Excellent info about that 1800 (emc) or 1201 (commander) bytes block. Initially I assumed this was some fixed size trailer, and I had no explanation for the fact that on some dives it's a few bytes larger. But you are right. It's indeed the tail of the dive profile, and those few extra bytes are events. More pieces start to fall into place!

I understand why you're trying to salvage those corrupt dives (in the

...

...

sense that having something is better than nothing at all), but I worry that this will complicate the code or produce bogus data (which is even worse). When I look at some of those salvaged dives, that seems to be the case already. They end abrupt, which is probably normal. But there appears to be some amount of "random" data (e.g. spikes in the profile) too. And that's not good. Maybe this is just a bug in the parsing that we can fix? I simply don't know at this point.

The code ins't too complicated because of it. A corrupt dive is known because of the FFFFFFFF dive-end-pointer. Knowing that we loop, exiting on a memory boundary, when we see a sample that doesn't make sense (0xFF), when we see normal end-dive events or normal start-dive events. If we don't find end-dive events and we stop because of start-dive events we may have processed some inter-dive events as sample data and I think that's why we see the spikes at the end. It's a few lines of code in the parse function plus the guess function and a few if-thens. Since corrupt dives don't have end-dive log data the code parses the samples for depth, temp and duration, etc.

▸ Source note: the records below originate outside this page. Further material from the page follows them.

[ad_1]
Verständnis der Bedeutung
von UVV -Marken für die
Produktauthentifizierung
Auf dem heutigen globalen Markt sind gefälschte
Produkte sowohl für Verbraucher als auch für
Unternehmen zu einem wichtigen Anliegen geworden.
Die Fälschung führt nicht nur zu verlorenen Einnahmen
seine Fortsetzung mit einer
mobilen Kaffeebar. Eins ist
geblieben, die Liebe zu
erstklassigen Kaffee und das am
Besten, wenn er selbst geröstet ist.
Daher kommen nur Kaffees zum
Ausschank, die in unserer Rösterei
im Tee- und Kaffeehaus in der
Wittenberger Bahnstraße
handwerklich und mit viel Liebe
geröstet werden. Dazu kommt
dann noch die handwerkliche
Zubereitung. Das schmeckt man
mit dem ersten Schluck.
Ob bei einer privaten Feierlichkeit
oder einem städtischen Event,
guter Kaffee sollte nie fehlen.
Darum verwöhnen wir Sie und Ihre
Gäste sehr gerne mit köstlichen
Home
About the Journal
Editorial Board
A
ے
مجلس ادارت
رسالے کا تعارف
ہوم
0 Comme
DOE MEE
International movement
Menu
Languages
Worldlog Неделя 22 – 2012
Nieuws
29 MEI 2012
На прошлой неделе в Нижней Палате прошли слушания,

Now that I've walked through the cochran logic and why it's writing sample pointers at certain times I might be able to do better guessing at end-dives.

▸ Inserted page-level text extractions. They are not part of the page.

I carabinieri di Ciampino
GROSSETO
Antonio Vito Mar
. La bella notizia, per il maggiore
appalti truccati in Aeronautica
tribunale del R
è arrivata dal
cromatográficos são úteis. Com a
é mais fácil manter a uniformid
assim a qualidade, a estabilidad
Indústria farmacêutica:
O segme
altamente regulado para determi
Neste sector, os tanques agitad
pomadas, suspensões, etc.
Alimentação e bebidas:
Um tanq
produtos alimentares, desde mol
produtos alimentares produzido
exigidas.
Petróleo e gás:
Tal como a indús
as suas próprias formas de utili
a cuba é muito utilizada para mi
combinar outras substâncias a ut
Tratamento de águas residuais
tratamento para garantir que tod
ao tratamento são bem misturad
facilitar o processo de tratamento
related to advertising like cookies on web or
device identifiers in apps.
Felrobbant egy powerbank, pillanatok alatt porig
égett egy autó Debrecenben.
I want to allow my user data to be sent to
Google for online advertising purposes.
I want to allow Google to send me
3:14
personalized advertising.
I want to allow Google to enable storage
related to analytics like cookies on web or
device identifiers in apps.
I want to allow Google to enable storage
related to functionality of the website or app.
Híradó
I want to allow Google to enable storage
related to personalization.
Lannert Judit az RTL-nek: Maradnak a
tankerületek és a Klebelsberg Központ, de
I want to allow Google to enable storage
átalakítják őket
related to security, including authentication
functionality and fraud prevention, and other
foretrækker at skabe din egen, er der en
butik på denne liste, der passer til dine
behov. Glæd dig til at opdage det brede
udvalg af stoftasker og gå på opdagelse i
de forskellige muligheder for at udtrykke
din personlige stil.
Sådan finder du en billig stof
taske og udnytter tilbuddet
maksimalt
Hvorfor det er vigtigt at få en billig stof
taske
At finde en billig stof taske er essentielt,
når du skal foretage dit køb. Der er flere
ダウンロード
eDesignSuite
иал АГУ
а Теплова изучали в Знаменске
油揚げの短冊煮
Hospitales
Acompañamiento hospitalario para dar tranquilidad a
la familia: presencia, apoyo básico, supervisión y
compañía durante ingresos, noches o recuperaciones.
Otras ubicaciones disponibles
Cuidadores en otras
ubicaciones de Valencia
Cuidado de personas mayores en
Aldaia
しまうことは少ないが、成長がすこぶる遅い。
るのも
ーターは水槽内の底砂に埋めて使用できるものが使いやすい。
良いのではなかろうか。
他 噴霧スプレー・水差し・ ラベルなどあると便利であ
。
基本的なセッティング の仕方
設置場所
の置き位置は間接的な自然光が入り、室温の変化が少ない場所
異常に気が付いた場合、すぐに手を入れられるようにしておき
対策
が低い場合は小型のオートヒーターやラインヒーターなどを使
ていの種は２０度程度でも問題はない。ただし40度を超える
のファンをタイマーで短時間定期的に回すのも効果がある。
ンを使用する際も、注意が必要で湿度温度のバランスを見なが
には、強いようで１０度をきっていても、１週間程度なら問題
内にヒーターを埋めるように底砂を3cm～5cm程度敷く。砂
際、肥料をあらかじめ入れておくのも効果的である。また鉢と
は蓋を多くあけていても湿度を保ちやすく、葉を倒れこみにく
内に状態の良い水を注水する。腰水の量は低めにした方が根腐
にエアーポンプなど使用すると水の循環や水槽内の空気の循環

Well the code is indeed not really complicated, but it's also not without flaws. Those spikes at the end are examples of that. Fixing those issues might turn out harder than expected. That's my main concern.

Backtracking through inter-dive events should remove that spike and it should be reasonably reliable. At worst it would still remove all events and truncate a few seconds of profile. That's probably better than having a spike.

I suggest we first take care of the non-corrupt dives, and get the backend into a state where we can integrate it into libdivecomputer. Once we have that, we take a step back and try to come up with a solution to deal with those corrupt dives too. What do you think?

It's been 8 months that I've been working on this, I'd like to see it included. The changes you've asked for so far are quite intensive and are going to require a significant amount of work. I'm going to keep the corrupt profile recovery in mind since Im so close on that too.

What does the Cochran application do with those corrupt dives? Does it

...

...

show them? With or without a profile?

Cochran refuses to display a corrupt dive.

So if we're not able to recover corrupt dives, we're at least not doing worse then Analyst. I think that's already a good starting point. If we manage to do better then great.

The Analyst software is pretty crappy Windows 3.1, non-standard-UI software that almost always crashes before I can exit it. Doing better than Analyst isn't going to be hard. I should also mention that behind that crappy, crashy interface is quite a bit of functionality, but it doesn't feel well programmed at all.

You also mention that the

...

Commander shows some erratic dives, although in the context of reclaimed and overwritten sample data. There were a lot of Commander dives that looked corrupt in Analyst. I was happy that libdivecomputer/subsurface mirrored those corrupt dive profiles because it suggested the sample data was corrupt or that we were at least as capable as Analyst.

Well, we're certainly not going to re-implement the bugs in the Analyst application :-)

I'm not suggesting we do, it's just the first bar to pass.